Prediction of Obstructive Lung Disease from Chest Radiographs via Deep Learning Trained on Pulmonary Function Data.

2021 
Background Chronic obstructive pulmonary disease (COPD), the third leading cause of death worldwide, is often underdiagnosed. Purpose To develop machine learning methods to predict COPD using chest radiographs and a convolutional neural network (CNN) trained with near-concurrent pulmonary function test (PFT) data. Comparison is made to natural language processing (NLP) of the associated radiologist text reports. Materials and Methods This IRB-approved single-institution retrospective study uses 6749 two-view chest radiograph exams (2012–2017, 4436 unique subjects, 54% female, 46% male), same-day associated radiologist text reports, and PFT exams acquired within 180 days. The Image Model (Resnet18 pre-trained with ImageNet CNN) is trained using frontal and lateral radiographs and PFTs with 10% of the subjects for validation and 19% for testing. The NLP Model is trained using radiologist text reports and PFTs.

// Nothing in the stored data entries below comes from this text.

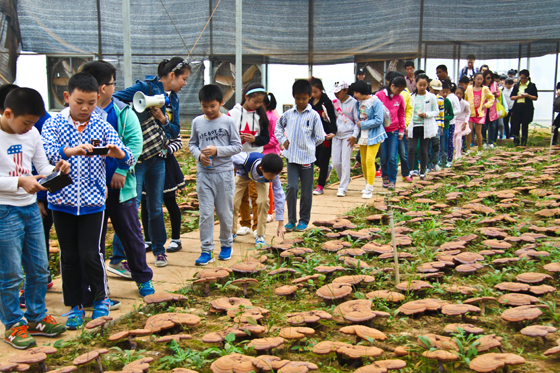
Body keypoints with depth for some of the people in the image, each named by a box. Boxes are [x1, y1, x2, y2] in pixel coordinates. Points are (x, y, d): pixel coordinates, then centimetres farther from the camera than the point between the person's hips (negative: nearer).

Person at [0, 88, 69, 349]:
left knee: (39, 268, 14)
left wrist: (56, 170, -10)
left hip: (30, 207, 7)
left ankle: (36, 318, 29)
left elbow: (43, 167, 10)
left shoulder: (32, 133, 5)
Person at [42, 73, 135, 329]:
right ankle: (75, 306, 25)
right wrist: (69, 151, -37)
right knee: (69, 256, 10)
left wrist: (119, 154, -28)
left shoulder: (102, 127, 0)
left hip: (93, 202, -1)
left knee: (90, 254, -3)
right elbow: (45, 151, -18)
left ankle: (101, 299, 21)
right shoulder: (54, 124, -1)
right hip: (62, 201, 1)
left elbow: (127, 159, -4)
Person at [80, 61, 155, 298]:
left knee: (131, 233, 11)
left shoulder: (123, 112, 0)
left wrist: (122, 170, -15)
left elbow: (135, 142, -5)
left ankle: (143, 278, 28)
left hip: (120, 186, 1)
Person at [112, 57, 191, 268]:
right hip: (136, 158, -7)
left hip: (158, 158, 7)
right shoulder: (145, 87, -10)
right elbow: (115, 99, -16)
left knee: (156, 207, 14)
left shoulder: (173, 99, 12)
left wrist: (163, 119, -9)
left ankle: (158, 248, 28)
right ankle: (118, 257, 0)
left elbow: (175, 131, 8)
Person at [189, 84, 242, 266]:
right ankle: (206, 250, 8)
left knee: (225, 212, 9)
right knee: (205, 213, 0)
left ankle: (226, 244, 28)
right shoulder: (197, 122, 4)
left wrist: (217, 150, -15)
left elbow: (237, 146, -3)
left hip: (224, 172, -2)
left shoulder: (229, 122, -4)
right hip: (203, 173, 2)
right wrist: (199, 155, -8)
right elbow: (192, 144, 12)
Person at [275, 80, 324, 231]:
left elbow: (320, 138, 1)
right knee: (291, 187, -7)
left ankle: (304, 220, 22)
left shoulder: (313, 115, -3)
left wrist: (308, 145, 2)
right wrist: (283, 140, 10)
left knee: (306, 191, 7)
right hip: (291, 157, 2)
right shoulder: (288, 114, 5)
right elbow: (278, 126, 23)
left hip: (307, 158, -2)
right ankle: (291, 220, 7)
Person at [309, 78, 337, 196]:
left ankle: (320, 186, 8)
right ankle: (327, 168, 41)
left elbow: (332, 118, -18)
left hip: (325, 134, -6)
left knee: (323, 160, 0)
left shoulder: (326, 102, -13)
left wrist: (333, 132, -31)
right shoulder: (310, 102, 5)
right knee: (314, 157, 9)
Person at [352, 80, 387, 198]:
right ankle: (368, 185, 27)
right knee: (363, 162, 11)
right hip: (363, 135, 7)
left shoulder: (375, 102, -14)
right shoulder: (359, 102, 5)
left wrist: (363, 125, -15)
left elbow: (379, 120, -18)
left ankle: (369, 189, -6)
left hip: (374, 135, -7)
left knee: (369, 161, -12)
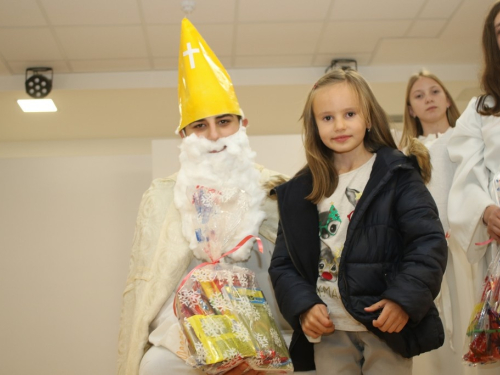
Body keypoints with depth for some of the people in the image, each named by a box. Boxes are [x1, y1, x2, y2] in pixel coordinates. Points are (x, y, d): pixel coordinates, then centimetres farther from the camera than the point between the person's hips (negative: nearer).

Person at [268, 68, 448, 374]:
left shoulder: (397, 174, -2)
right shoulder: (299, 192, 7)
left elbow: (429, 242, -7)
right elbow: (283, 263, 7)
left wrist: (404, 298, -19)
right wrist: (303, 307, -8)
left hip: (388, 327, -2)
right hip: (328, 332, 3)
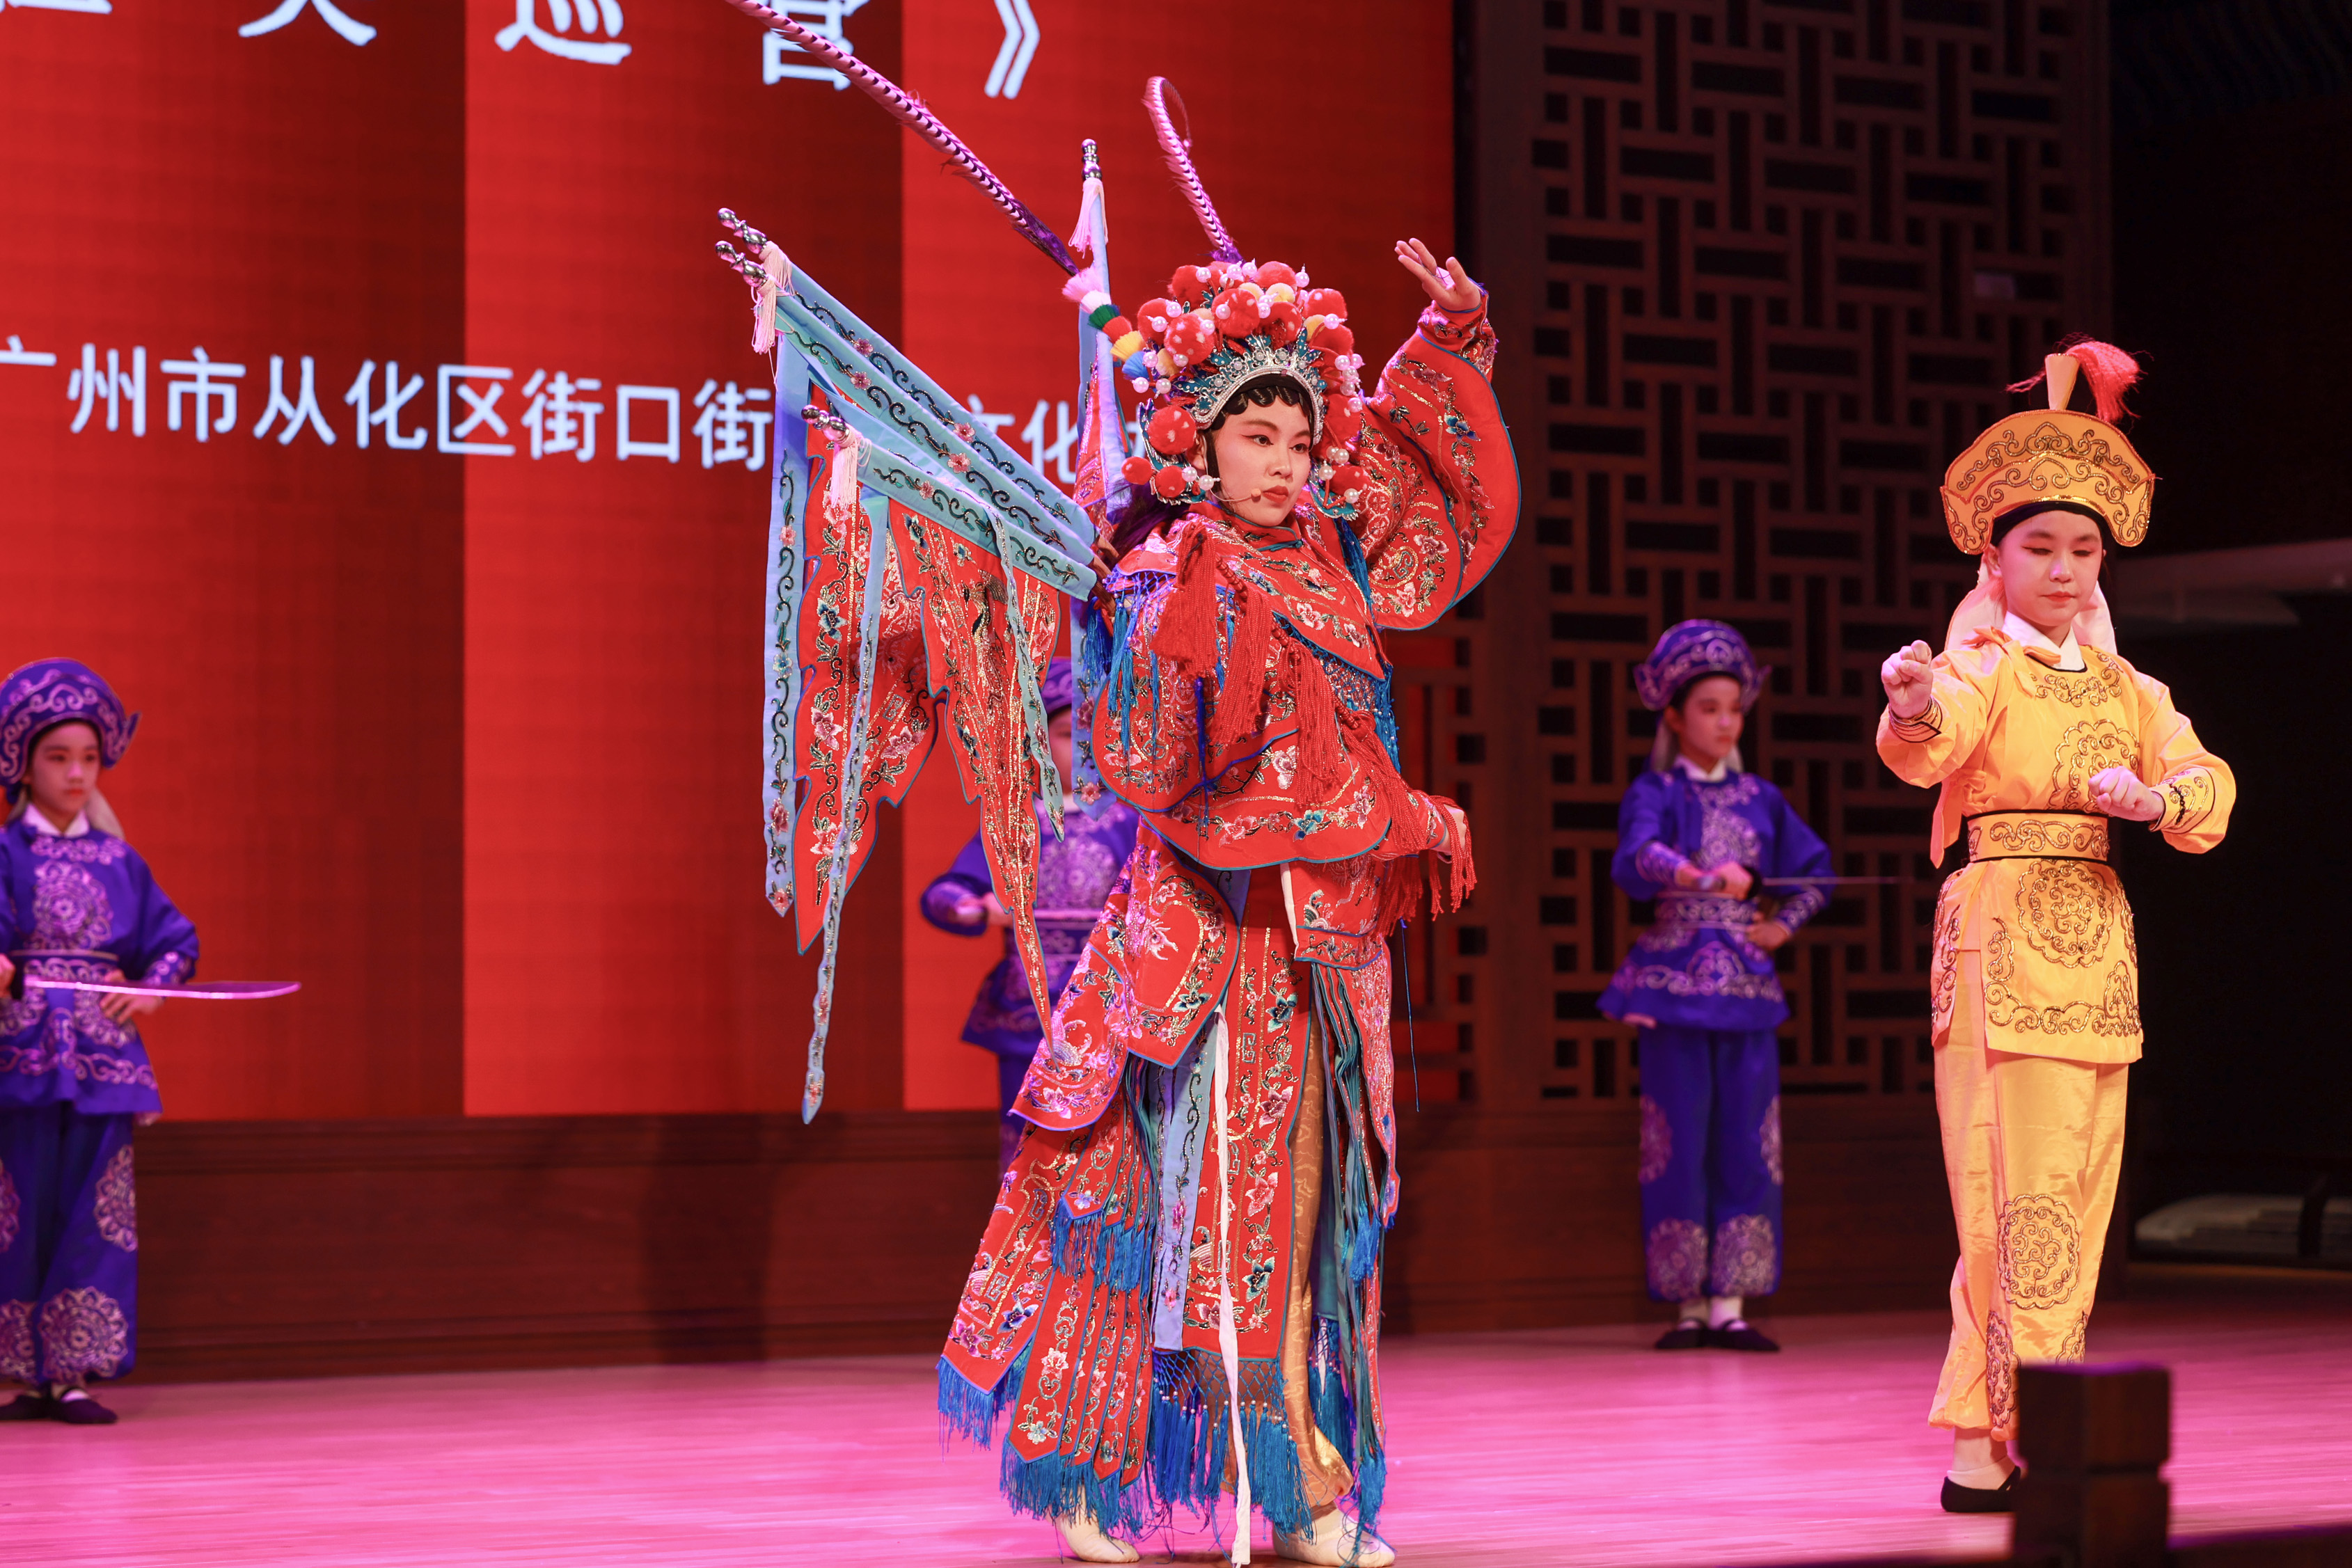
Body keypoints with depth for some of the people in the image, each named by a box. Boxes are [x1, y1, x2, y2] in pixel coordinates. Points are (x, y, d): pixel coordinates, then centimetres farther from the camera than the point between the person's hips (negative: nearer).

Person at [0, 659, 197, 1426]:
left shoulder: (120, 861, 12)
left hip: (103, 1047, 3)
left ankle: (73, 1373, 1)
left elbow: (176, 939, 16)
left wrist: (151, 988, -2)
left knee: (95, 1210, -2)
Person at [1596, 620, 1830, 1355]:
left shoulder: (1760, 798, 10)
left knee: (1746, 1144, -1)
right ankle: (1688, 1307, 5)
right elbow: (1636, 858, -22)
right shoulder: (1655, 795, -2)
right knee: (1680, 1142, -1)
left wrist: (1782, 924, 1)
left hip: (1746, 986, 3)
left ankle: (1730, 1306, 2)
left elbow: (1813, 871, 19)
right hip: (1675, 985, -3)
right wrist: (1702, 875, -40)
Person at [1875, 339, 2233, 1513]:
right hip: (2003, 937, -7)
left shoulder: (2122, 687, 15)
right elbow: (1925, 747, -26)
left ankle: (1984, 1441, 13)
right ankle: (2028, 1438, -8)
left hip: (2098, 943, 7)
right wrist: (1913, 704, -50)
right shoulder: (1983, 668, -4)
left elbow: (2209, 786, 4)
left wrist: (2156, 796, -18)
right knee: (2023, 1189, -10)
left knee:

The primary metric of model comparison is the area under the receiver operating characteristic curve (AUC). Results The Image Model achieves an AUC of 0.814 for prediction of obstructive lung disease (FEV1/FVC <0.7) from chest radiographs and performs better than the NLP Model (AUC 0.704, p<0.001) from radiologist text reports where FEV1 = forced expiratory volume in 1 second and FVC = forced vital capacity. The Image Model performs better for prediction of severe or very severe COPD (FEV1 <0.5) with an AUC of 0.837 versus the NLP model AUC of 0.770 (p<0.001). Conclusion A CNN Image Model trained on physiologic lung function data (PFTs) can be applied to chest radiographs for quantitative prediction of obstructive lung disease with good accuracy.